Your objective
Word for word, restate the lines from the top of the records below through the line with "เฝ้าระวังและต้", both included, with no pictures in the result.

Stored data
= = = = = = =

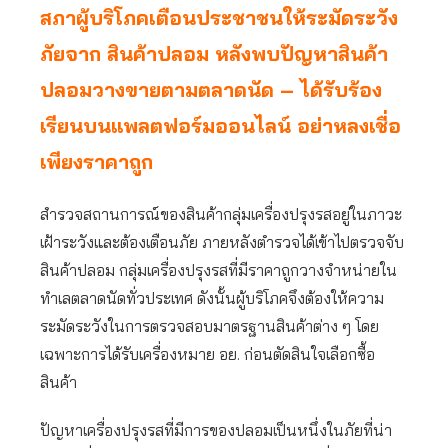
สภาผู้บริโภคเตือนประชาชนให้ระมัดระวัง
ภัยจาก สินค้าปลอม หลังพบปัญหาสินค้า
ปลอมวางขายตามตลาดนัด – ได้รับร้อง
เรียนบนแพลตฟอร์มออนไลน์ อย่าหลงเชื่อ
เพียงราคาถูก
สำรวจสถานการณ์ของสินค้ากลุ่มเครื่องปรุงรสอยู่ในภาวะ
เฝ้าระวังและต้องเตือนภัย ภายหลังตำรวจได้เข้าไปตรวจจับ
สินค้าปลอม กลุ่มเครื่องปรุงรสที่มีราคาถูกวางจำหน่ายใน
ทำเลตลาดนัดทั่วประเทศ ดังนั้นผู้บริโภคจึงต้องให้ความ
ระมัดระวังในการตรวจสอบมาตรฐานสินค้าต่าง ๆ โดย
เฉพาะการได้รับเครื่องหมาย อย. ก่อนตัดสินใจเลือกซื้อ
สินค้า
ปัญหาเครื่องปรุงรสที่มีการของปลอมเป็นหนึ่งในภัยที่น่า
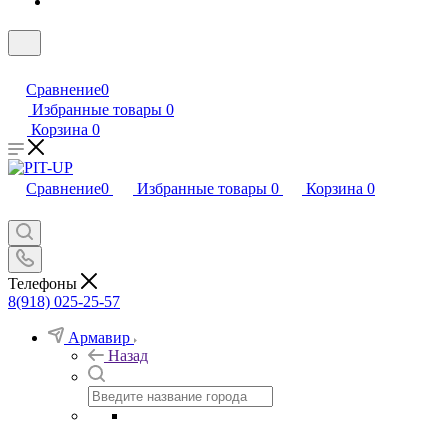
Сравнение
0
Избранные товары
0
Корзина
0
Сравнение
0
Избранные товары
0
Корзина
0
Телефоны
8(918) 025-25-57
Армавир
Назад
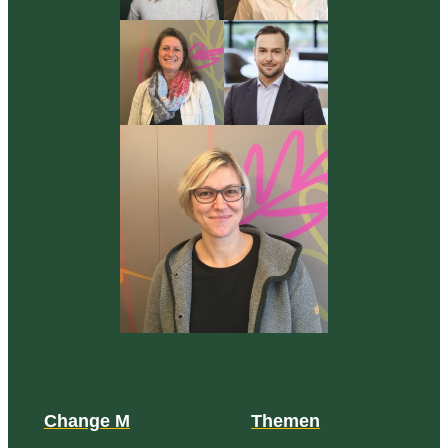
Change M
Themen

= = = = = = =

Output for this task
สภาผู้บริโภคเตือนประชาชนให้ระมัดระวัง
ภัยจาก สินค้าปลอม หลังพบปัญหาสินค้า
ปลอมวางขายตามตลาดนัด – ได้รับร้อง
เรียนบนแพลตฟอร์มออนไลน์ อย่าหลงเชื่อ
เพียงราคาถูก
สำรวจสถานการณ์ของสินค้ากลุ่มเครื่องปรุงรสอยู่ในภาวะ
เฝ้าระวังและต้องเตือนภัย ภายหลังตำรวจได้เข้าไปตรวจจับ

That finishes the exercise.